Some companies have taken this further. Salesforce CEO Marc Benioff describes mindfulness as central to a culture of innovation. He encourages what he calls the “beginner’s mind” – looking at the world with “unencumbered eyes and avoiding inside-out or homogenous thinking that can lead to blind spots and missed opportunities.” To support this, Salesforce offices have mindfulness zones on every floor.
In a recent senior management programme, we asked participants to engage in a short meditation practice before each session, starting with 60 seconds on day one and increasing to three minutes on day three. Participants reported deeper satisfaction with the pedagogical sessions, improved well-being and a general commitment to continue the practice. For many, it signalled a need to slow down and reset – a rarity in people’s busy lives today.
Bill George, former Medtronic CEO, calls on leaders to find their “True North” and lead with purpose. Authenticity requires ethical clarity, self-reflection and trust. This keeps leaders aligned with their own ethical principles when pressure builds.
Ethical leadership, according to INSEAD Professor N. Craig Smith, is built on three elements: value orientation, articulation of the corporate values and a clear vision for the future. When leaders ignore any of these, they weaken trust and make people less likely to speak up across the organisation. Research by Knoll and Van Dick supports this, showing that authenticity is positively linked to employee voice and negatively linked to silence.
The four primary reasons employees remain silent are fear, futility, lack of pro-social behaviour and opportunism. To encourage ethical behaviour, organisations need to create transparent whistleblowing policies that ensures employees can voice concerns without retaliation and promote a culture of integrity.
In practice, it can be incredibly hard to lead authentically amidst the day-to-day busy-ness. Too many leaders focus solely on KPIs and targets, with little sense of where the organisation is heading. Providing a clear vision requires people to raise their eyes above the pavement of everydayness and fix a point on the horizon of purpose and meaning. It aligns people and gives meaning to what they do. Without it, coordination weakens and momentum fades.
Agility
Responsible leaders must be able to adapt to disruption while holding firm to ethical standards. The pace of change – from generative AI to geopolitical instability – makes long-term planning increasingly difficult. It’s hard to predict the next month, let alone the next three years.
To meet this challenge, leaders must set up their organisations to be flexible enough to test, adapt and adjust, with a high tolerance for error. This means creating space for rapid prototyping and innovation, backed by confidence and resilience – even when the ground keeps shifting. An agile CEO builds a purpose-driven culture where experimentation is encouraged and failure is accepted as part of progress. Leaders like Patagonia’s Yvon Chouinard and Amazon’s Jeff Bezos have embraced this approach, making agility a core part of how their organisations operate.
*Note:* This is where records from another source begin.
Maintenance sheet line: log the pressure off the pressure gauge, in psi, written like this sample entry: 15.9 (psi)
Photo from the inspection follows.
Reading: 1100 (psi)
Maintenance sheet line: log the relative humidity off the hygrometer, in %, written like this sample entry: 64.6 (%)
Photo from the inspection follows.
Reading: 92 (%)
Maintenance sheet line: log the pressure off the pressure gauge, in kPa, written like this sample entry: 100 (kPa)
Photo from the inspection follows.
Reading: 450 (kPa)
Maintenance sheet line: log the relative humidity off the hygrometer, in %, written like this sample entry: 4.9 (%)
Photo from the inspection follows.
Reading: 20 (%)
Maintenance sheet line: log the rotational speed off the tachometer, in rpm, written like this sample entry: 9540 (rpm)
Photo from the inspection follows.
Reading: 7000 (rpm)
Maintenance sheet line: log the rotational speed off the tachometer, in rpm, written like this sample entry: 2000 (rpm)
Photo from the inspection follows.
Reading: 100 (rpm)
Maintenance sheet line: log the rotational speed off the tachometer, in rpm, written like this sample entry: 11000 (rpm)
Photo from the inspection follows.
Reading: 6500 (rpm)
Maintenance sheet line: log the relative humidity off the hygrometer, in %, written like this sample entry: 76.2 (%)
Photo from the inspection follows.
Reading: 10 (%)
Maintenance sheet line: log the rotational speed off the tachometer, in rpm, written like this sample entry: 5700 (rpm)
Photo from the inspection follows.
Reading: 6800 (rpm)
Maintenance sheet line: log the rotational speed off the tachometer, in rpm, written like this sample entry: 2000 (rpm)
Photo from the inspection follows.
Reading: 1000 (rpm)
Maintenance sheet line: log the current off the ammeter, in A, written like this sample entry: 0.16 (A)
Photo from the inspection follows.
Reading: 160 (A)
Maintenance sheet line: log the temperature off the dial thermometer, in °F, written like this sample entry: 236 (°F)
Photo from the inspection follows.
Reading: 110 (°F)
Agility is already being tested on multiple fronts. Generative AI is just one example of the complex terrain leaders now face. It brings opportunities and ethical dilemmas, and most organisations know it must be integrated thoughtfully. Moreover, with restricted access to capital, tariffs, sanctions and rising political risks, the need for agility becomes even more urgent.
To develop responsible leaders, business schools and companies must support this leadership shift. Leaders who master the three A’s of responsible leadership will not only build resilient organisations but also inspire the next generation of responsible leaders. The demands have changed, and leadership needs to change with them.